▸ Description of the task:
Where the word "fBmwrap" occurs in a line of the listing below, copy that line.

BEGIN Given records

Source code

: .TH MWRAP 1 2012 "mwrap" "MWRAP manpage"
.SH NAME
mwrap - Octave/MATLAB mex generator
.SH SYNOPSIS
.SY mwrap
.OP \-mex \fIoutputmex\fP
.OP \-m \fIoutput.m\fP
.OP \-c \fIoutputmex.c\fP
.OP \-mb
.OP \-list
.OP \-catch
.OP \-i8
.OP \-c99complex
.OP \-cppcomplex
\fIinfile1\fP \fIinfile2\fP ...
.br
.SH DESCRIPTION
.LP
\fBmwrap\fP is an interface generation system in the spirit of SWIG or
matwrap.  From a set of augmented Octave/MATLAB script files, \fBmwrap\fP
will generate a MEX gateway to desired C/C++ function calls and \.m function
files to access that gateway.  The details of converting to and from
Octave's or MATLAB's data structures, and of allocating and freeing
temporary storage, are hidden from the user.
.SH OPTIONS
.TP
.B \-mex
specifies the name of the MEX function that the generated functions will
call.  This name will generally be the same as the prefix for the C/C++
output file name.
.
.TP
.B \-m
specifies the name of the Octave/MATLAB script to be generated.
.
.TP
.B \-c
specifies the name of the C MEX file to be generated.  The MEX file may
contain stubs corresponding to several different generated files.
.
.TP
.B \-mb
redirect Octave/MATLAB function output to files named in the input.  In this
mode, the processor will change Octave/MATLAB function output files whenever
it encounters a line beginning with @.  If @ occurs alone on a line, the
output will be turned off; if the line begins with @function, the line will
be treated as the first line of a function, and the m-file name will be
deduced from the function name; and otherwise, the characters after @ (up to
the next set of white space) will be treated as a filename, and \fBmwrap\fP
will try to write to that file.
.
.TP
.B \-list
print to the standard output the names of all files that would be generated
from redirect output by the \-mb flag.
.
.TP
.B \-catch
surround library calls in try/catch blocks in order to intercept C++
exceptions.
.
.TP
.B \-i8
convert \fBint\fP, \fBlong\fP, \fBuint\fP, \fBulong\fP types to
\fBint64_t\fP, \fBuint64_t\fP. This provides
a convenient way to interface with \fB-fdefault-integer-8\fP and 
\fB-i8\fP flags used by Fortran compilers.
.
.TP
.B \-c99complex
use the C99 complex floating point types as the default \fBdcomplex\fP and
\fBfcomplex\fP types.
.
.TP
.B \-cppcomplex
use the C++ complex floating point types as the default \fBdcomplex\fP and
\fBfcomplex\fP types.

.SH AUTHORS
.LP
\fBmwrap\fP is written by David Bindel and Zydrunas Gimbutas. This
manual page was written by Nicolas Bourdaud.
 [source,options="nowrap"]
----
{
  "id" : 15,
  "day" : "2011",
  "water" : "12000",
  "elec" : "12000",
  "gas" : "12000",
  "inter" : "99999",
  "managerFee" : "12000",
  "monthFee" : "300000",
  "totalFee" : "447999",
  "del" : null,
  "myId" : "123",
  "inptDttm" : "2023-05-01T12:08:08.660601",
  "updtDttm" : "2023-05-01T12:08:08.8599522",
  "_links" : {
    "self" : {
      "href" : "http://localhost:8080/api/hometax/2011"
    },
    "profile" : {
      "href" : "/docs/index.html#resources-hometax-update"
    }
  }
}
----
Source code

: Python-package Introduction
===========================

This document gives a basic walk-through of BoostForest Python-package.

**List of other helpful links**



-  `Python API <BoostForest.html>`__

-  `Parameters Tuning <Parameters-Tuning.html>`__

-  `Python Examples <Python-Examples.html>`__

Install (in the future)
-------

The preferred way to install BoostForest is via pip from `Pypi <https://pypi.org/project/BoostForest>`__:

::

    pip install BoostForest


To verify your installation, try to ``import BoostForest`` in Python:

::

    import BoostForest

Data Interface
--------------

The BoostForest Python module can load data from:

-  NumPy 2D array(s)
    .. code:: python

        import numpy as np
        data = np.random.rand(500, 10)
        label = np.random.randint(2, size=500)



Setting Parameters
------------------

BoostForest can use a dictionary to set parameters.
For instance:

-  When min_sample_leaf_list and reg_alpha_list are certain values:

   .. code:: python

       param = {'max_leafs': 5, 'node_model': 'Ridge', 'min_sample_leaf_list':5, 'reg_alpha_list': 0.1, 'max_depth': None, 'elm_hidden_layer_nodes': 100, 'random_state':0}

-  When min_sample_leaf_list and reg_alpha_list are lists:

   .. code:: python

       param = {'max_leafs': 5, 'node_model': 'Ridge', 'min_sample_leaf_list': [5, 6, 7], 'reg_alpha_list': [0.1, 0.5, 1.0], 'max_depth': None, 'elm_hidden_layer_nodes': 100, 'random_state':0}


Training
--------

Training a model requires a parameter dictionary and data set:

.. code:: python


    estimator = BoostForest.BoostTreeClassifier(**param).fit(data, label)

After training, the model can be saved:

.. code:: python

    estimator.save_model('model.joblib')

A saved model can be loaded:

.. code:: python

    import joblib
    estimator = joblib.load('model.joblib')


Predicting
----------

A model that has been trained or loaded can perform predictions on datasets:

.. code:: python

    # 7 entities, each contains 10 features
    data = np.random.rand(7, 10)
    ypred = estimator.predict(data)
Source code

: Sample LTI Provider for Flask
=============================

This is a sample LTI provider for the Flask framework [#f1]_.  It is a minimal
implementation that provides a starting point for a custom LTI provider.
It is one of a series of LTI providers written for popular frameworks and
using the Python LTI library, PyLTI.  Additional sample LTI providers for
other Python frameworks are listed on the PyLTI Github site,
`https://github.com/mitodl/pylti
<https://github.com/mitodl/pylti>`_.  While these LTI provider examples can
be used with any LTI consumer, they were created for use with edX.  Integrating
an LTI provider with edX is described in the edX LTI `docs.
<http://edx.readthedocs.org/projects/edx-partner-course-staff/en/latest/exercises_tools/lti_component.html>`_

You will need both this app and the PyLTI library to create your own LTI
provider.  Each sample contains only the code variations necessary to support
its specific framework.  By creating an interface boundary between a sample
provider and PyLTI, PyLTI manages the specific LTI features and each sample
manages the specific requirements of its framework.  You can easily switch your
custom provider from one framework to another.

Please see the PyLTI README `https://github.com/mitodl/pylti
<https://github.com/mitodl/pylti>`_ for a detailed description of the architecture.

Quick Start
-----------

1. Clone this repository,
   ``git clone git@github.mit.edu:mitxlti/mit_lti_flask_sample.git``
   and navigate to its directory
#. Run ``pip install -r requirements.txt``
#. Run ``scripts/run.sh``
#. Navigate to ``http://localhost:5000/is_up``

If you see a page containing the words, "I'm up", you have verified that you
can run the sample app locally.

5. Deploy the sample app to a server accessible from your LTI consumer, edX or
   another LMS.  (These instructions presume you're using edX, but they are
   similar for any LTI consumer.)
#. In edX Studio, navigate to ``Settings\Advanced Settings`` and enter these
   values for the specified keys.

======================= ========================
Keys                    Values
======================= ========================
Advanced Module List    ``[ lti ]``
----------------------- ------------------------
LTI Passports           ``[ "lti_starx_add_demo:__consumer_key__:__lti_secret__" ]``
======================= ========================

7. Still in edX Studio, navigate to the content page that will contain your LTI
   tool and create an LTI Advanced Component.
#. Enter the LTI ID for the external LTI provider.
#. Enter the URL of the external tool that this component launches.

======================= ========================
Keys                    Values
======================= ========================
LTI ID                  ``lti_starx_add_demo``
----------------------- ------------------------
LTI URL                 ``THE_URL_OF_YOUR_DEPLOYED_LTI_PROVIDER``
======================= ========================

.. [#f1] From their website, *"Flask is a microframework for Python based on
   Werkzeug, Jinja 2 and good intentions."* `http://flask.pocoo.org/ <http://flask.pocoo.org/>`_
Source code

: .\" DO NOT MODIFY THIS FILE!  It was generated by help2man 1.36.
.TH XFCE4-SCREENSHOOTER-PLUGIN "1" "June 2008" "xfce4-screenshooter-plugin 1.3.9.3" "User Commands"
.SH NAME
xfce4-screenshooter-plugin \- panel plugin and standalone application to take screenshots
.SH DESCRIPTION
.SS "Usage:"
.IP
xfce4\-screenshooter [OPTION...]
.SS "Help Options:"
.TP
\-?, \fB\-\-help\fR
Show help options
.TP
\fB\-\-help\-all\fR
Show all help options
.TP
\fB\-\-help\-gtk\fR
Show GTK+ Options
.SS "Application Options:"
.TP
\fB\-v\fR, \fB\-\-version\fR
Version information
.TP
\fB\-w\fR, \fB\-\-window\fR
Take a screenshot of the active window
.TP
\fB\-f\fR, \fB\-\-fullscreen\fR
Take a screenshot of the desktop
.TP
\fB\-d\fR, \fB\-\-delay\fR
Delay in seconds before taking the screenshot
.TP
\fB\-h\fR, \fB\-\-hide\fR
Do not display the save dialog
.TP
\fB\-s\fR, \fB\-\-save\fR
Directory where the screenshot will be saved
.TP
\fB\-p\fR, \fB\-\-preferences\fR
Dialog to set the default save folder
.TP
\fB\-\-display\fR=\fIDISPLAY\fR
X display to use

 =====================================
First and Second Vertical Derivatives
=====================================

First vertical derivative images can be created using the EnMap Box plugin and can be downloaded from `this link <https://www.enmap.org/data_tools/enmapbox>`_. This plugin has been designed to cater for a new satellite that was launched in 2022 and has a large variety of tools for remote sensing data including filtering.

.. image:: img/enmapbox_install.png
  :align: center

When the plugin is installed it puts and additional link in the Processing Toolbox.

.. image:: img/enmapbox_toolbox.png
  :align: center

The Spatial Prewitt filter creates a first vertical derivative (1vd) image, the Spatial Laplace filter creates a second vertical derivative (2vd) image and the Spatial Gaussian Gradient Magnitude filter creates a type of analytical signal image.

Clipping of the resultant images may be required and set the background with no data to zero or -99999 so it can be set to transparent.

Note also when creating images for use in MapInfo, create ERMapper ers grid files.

END Given records

▸ Your solution:
\fBmwrap\fP is an interface generation system in the spirit of SWIG or
matwrap.  From a set of augmented Octave/MATLAB script files, \fBmwrap\fP
the next set of white space) will be treated as a filename, and \fBmwrap\fP
\fBmwrap\fP is written by David Bindel and Zydrunas Gimbutas. This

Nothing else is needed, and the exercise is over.